Republicans and Democrats believe the Federal Reserve’s Municipal Liquidity Facility was initially useful to the market, though are at odds over the future of the program set to expire at the end of this year.
In a fifth report from the Congressional Oversight Commission released Thursday, lawmakers disagreed on a partisan basis whether to extend the program, on pricing, and if the Fed really should be acting as a lender of last resort during the pandemic. The MLF did calm markets and provide a backstop when it was first created, the commission said, adding that all investment-grade issuers have access to the capital market.
“However, the MLF is not fiscal stimulus and macroeconomic conditions remain strained relative to the start of the year,” the commission added.
The commission is charged with overseeing the Fed and Treasury’s response to the pandemic.
The Fed launched the MLF as part of the CARES Act, a coronavirus relief package that was enacted in March. The Fed has said the MLF pricing was meant to be used as a backstop for borrowers. It is open to counties with populations of 500,000 or more and cities of 250,000 or more. In June, the central bank allowed U.S. states to be able to have at least two cities or counties eligible to directly issue notes regardless of population. Governors of each state are also able to designate two issuers whose revenues are derived from activities such as public transit and tolls.
The MLF began operating in May and unless extended will end on Dec. 31, 2020.
Members Rep. Donna Shalala, D- Fla., and Commissioner Bharat Ramamurti said a “premature expiration” of the MLF could create risks to market stability.
“Commissioner Ramamurti believes the facility’s duration should be extended immediately, particularly as municipal bond yields recently increased by 10 basis points when negotiations over an additional stimulus package stalled,” the report said.
Muni yields were up as much as 10 basis points the previous week, as investors grew increasingly cautious over the political impasse.
However, members Sen. Pat Toomey, R-Pa., and Rep. French Hill, R-Ark, said interest rates for state and local governments seeking three-year loans are below pre-pandemic rates for bonds rated A- or higher.
The Fed repeatedly said it intended its various new programs to be a backstop for financial markets, though some lawmakers also said the Fed was inappropriately more generous with its pricing to private entities.
For example, the Fed’s Secondary Market Corporate Credit Facility buys bonds from corporations at ordinary market prices, without a markup or penalty, they said. The SMCCF was created in March to purchase corporate bonds by investment-grade companies in the secondary market.
“In their view, the Federal Reserve cannot have one mission for helping private entities while taking a different and narrower view for state and local governments,” the report said.
Nowhere in the CARES Act, the Federal Reserve Act and Dodd-Frank Act is the term “lender of last resort”, Ramamurti and Shalala said.
“While the MLF is not a substitute for direct aid, they believe the Federal Reserve’s stringent interpretation of its mandate with respect to state and local governments makes the MLF ‘excessively punitive’ toward municipal issuers,” the Democratic lawmakers said.
The Fed also accepts a lower rate of return from certain private borrowers while imposing a higher one on state and local governments that have the same or better credit quality, Ramamurti and Shalala said.

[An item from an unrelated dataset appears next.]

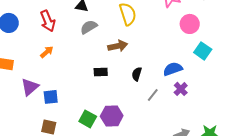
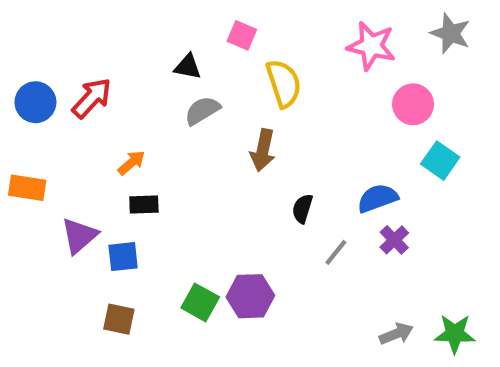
red arrow: (48, 21) -> (92, 98), moved, turned -115
brown arrow: (118, 46) -> (263, 150), turned 114
orange arrow: (47, 52) -> (131, 163), moved
black rectangle: (101, 72) -> (144, 204), moved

Through the SMCFF, the Fed bought a bond from Chevron at a 0.9% rate compared to Wisconsin which has the same credit rating as Chevron but has to pay 1.28%, Ramamurti said.
Toomey and Hill said the vast majority of state and local issuers have access to the market at low-interest rates.
So far just Illinois and the New York Metropolitan Transportation Authority have accessed the MLF. The commission said others have expressed interest such as Hawaii, New Jersey, New York’s Suffolk County, and the Port Authority of New York and New Jersey.